The battle began in 2019. For some years before, the Fed had gradually lifted interest rates from the very low levels established during the financial crisis of 2008 and the great recession of 2009. There was no inflationary pressure. The Fed, as it claimed, was far from restrictive. It was only returning interest rates to more normal levels. In 2019, Trump was enjoying credible economic success and wanting to ensure its persistence into the coming election year. Accordingly, he pressured Powell to stop the gradual rise in interest rates and bring them back down. Powell initially resisted, but then bowed to the White House late in the year. He claimed that the change had little to do with political pressure but that he saw it as needed to combat the difficulties brought on by Trump’s tariffs on Chinese imports. This was hardly a credible excuse. The tariffs were never so significant, and besides, if they were to have any effect, it would be inflationary. As it turned out, the pandemic demanded still more extreme interest rate cuts, and the whole flap disappeared from consideration.
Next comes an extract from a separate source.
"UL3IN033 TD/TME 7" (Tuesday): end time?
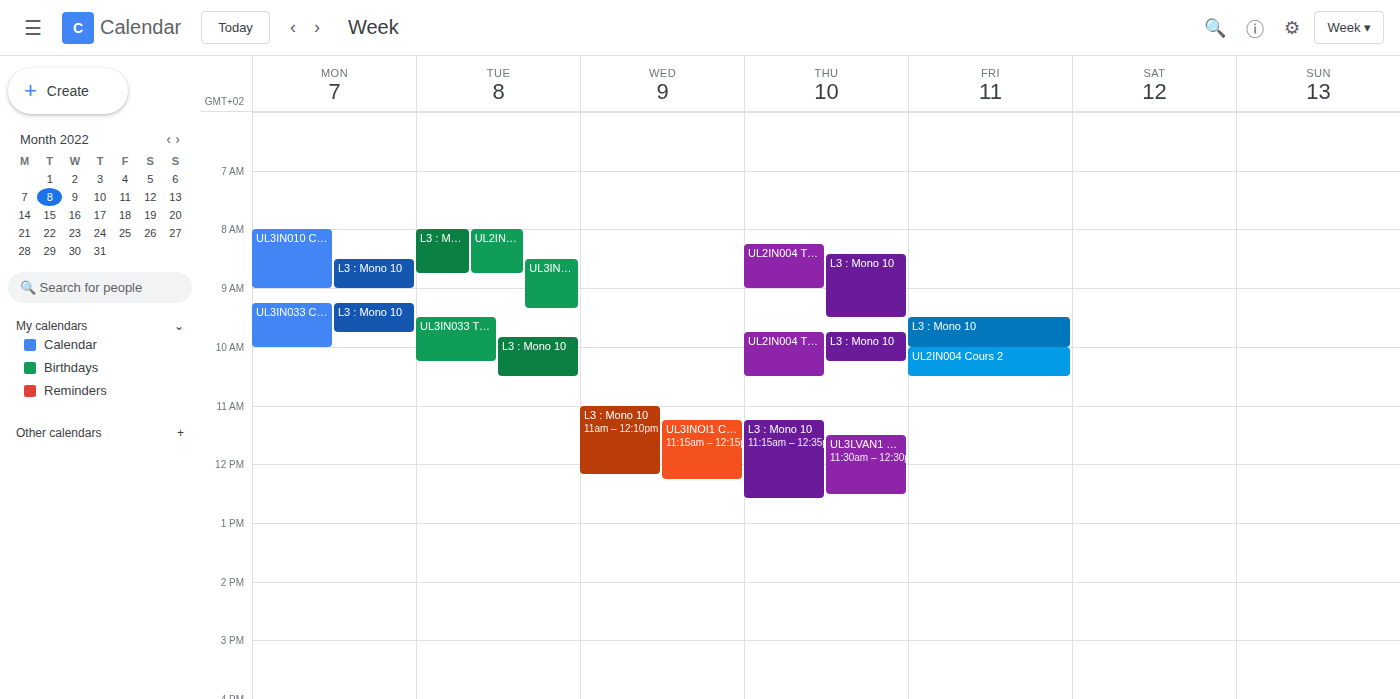
10:15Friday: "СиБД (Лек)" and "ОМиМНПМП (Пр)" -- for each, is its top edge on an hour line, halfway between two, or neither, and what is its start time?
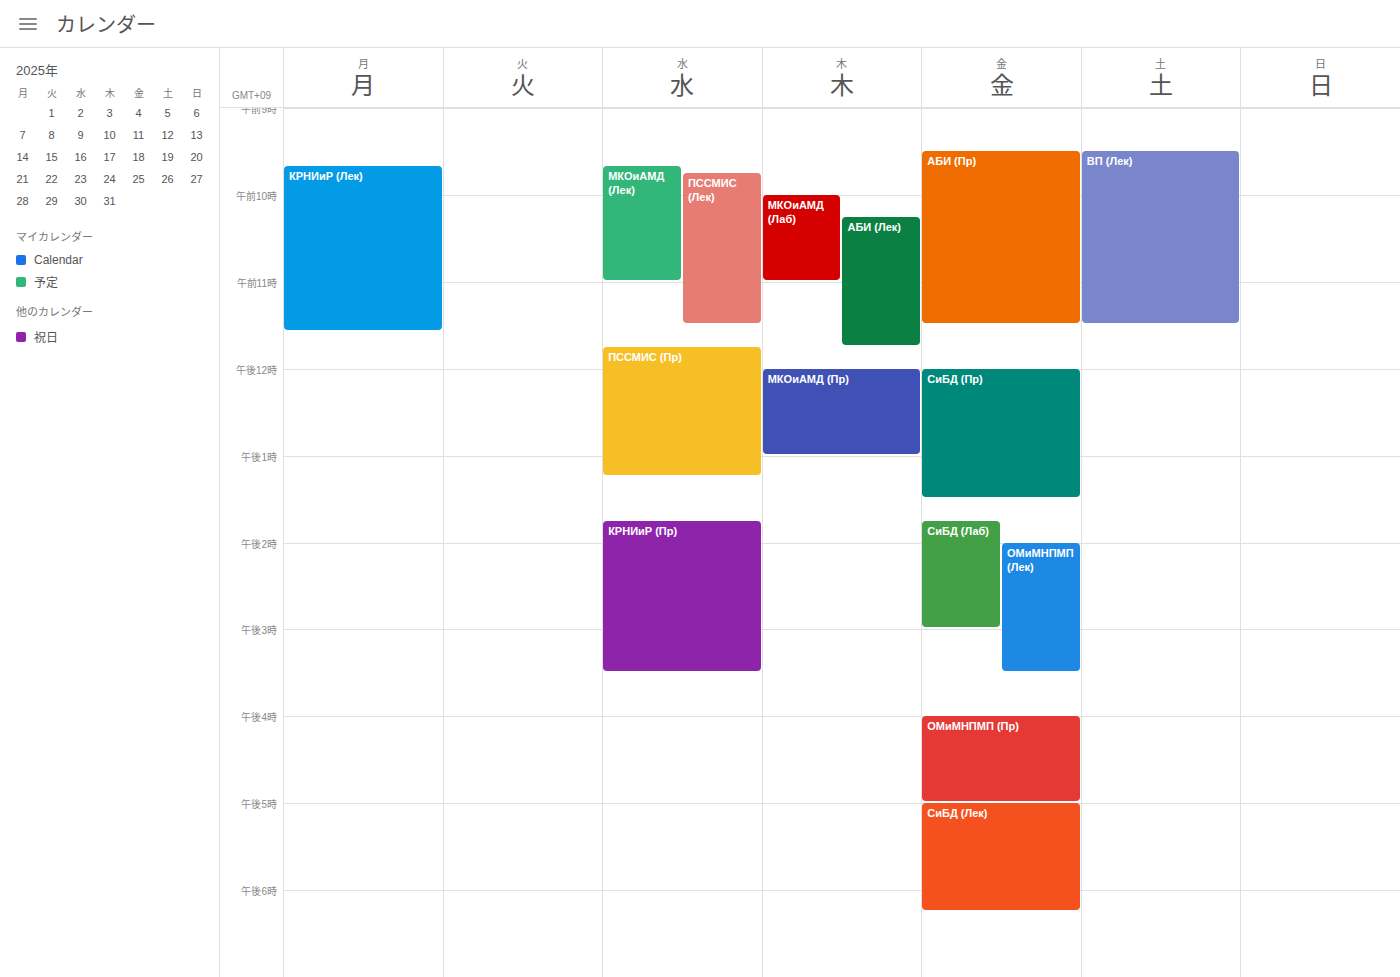
"СиБД (Лек)": 5:00 PM, exactly on the 5 PM line. "ОМиМНПМП (Пр)": 4:00 PM, exactly on the 4 PM line.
Powell’s practical lack of independence reappeared in 2021. That year inflationary pressure became unmistakable, but the White House neither wanted to acknowledge it nor pursue any policies to combat it. On the contrary, President Biden wanted nothing done to impair the economy’s post-pandemic recovery. While many at the Fed were expressing concerns about the inflation that was then intensifying, Powell, like so many Fed chairmen before him, signed on to the White House’s line. He dismissed inflationary concerns, characterizing the steep rise in consumer prices as “transitory.”  He refused to adjust policy to deal with it. Interest rates remained at pandemic lows.  There was an added factor in 2021 – Powell was up for re-appointment as Fed chair and knew that defiance of White House wishes would work to his disadvantage. It was not until 2022, when Powell had secured his reappointment as Fed chair, that he began to raise interest rates and take other counter-inflationary policy moves, about a year after many at the Fed were asking for them.

Approaching the Election

Today, Powell is talking optimistically and promising interest rate cuts soon. There is no sign of White House pressure yet. But especially if the economy weakens further and maybe even if it seems to recover strength, that pressure will emerge, and likely soon.  It has with every president – Republican or Democrat – when Fed policy has run counter to electoral needs. Powell might resist the pressure, as he did early in 2019 with Trump. But given his past behavior and that of all but one past Fed chair, he will likely yield to the White House and the interest rate cuts will come late in the year for the election almost regardless of the inflation picture.